La rebelión ante las modas culturales
— ¿En qué medida un determinado contexto cultural puede condicionar la literatura del momento?
— Inevitablemente estamos condicionados por el contexto cultural en que vivimos, pero desde Bacon por lo menos -que puso como condición de un conocimiento libre el librarse de los idola temporis, entre otros varios idola- sabemos que no podemos dejarnos condicionar. El pensar y la cultura mismos tienen una naturaleza crítica; y el escritor escribe ofreciendo los ojos de sus personajes al mundo para mirarlo de otro modo: «los ojos de los muertos» que decía Pirandello. Y Cervantes afirmaba, por su parte: «No quiero dejarme ir con la corriente del uso». De otro modo el mundo de la cultura sólo sería una sucesión de fechas de lo eternamente mismo.

Información extraída:
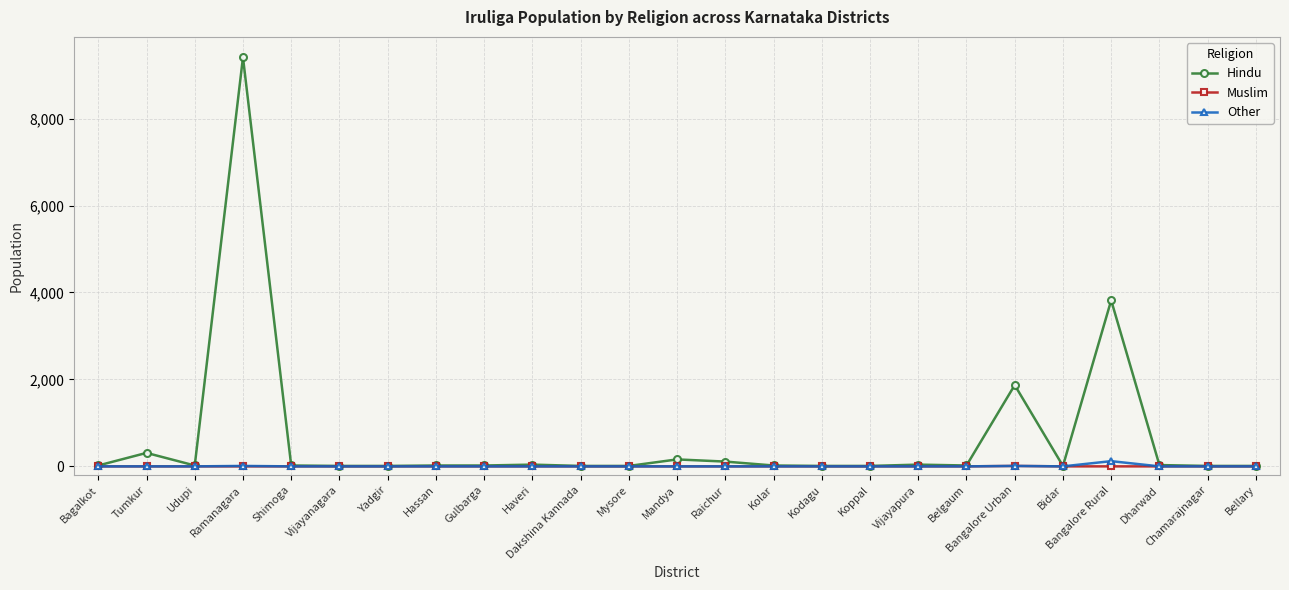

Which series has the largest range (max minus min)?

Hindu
...
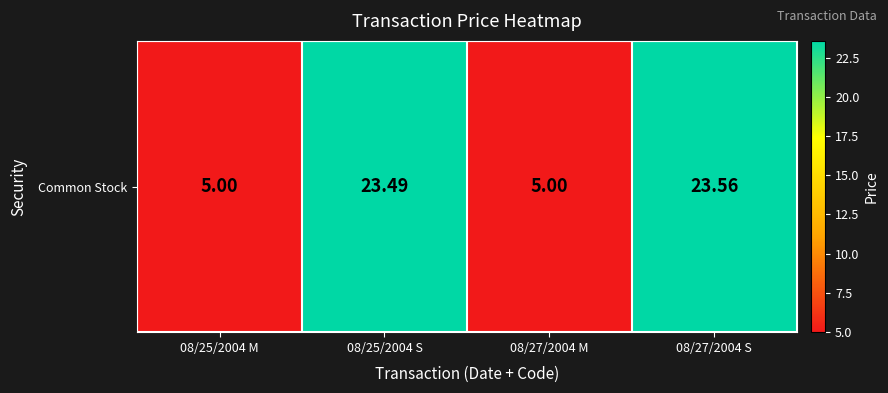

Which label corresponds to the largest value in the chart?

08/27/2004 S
==
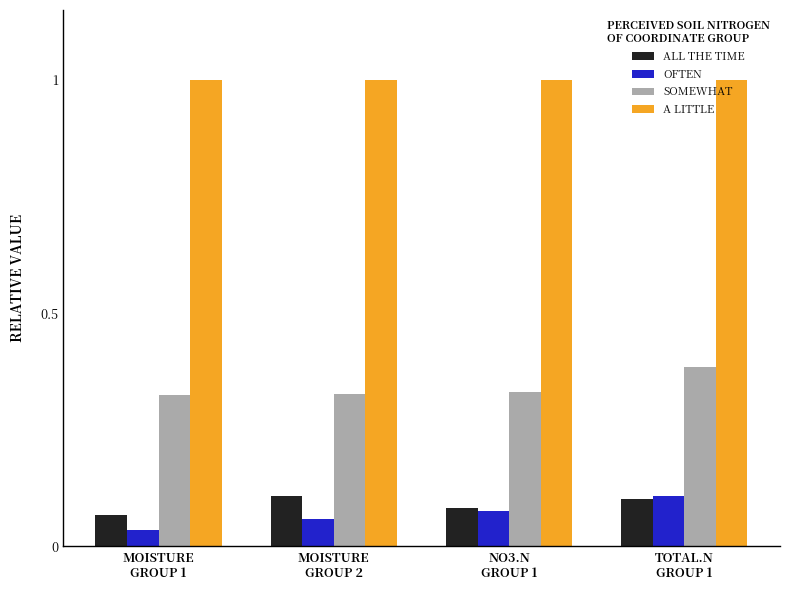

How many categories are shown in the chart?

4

Completa lo siguiente:
• a. Enumera todos los autores que se mencionan por su nombre en el texto sobre las modas culturales.
• b. Copia sin cambios el fragmento del texto sobre las modas culturales que empieza en "La rebelión ante" y termina en "lo eternamente mismo.".
• c. Prosigue el texto sobre las modas culturales a partir de su última oración.

Respuestas escritas:
• a. Bacon, Pirandello y Cervantes.

• b.
La rebelión ante las modas culturales
— ¿En qué medida un determinado contexto cultural puede condicionar la literatura del momento?
— Inevitablemente estamos condicionados por el contexto cultural en que vivimos, pero desde Bacon por lo menos -que puso como condición de un conocimiento libre el librarse de los idola temporis, entre otros varios idola- sabemos que no podemos dejarnos condicionar. El pensar y la cultura mismos tienen una naturaleza crítica; y el escritor escribe ofreciendo los ojos de sus personajes al mundo para mirarlo de otro modo: «los ojos de los muertos» que decía Pirandello. Y Cervantes afirmaba, por su parte: «No quiero dejarme ir con la corriente del uso». De otro modo el mundo de la cultura sólo sería una sucesión de fechas de lo eternamente mismo.

• c.
Si Cervantes hubiera sido un hombre de su tiempo, habría escrito como Mateo Alemán o como Quevedo, a lo barroco; hubiera quedado bien fechado. Si Bach hubiera sido un hombre de su tiempo, también lo estaría como tantos otros, porque no hay nada que feche tanto como «el espíritu del tiempo». Si Dostoievski no hubiera barruntado nada fuera de su tiempo, desde luego que no hubiera escrito Los demonios. Los pobres rusos que lo leían a ocultas bajo el terror estalinista se preguntaban: «Pero ¿cómo lo sabía?». Lo sabía porque era un escritor, en absoluto comprometido con su tiempo, sino con la verdad, el horror y la belleza de lo que veía en sus adentros. Un escritor ni siquiera necesita libertad económica, decía Faulkner con toda la razón; lo que necesita únicamente es un lápiz y un trozo de papel. Tampoco necesita libertad política; le basta y le sobra con ser libre interiormente.
La fascinación por el mal
— ¿No cree que en la literatura actual, y en toda la cultura, hay una cierta fascinación por el mal? Es decir, parece como si existiera un cierto prejuicio a la hora de retratar la bondad de las personas, como si lo malo tuviera más potencialidad artística.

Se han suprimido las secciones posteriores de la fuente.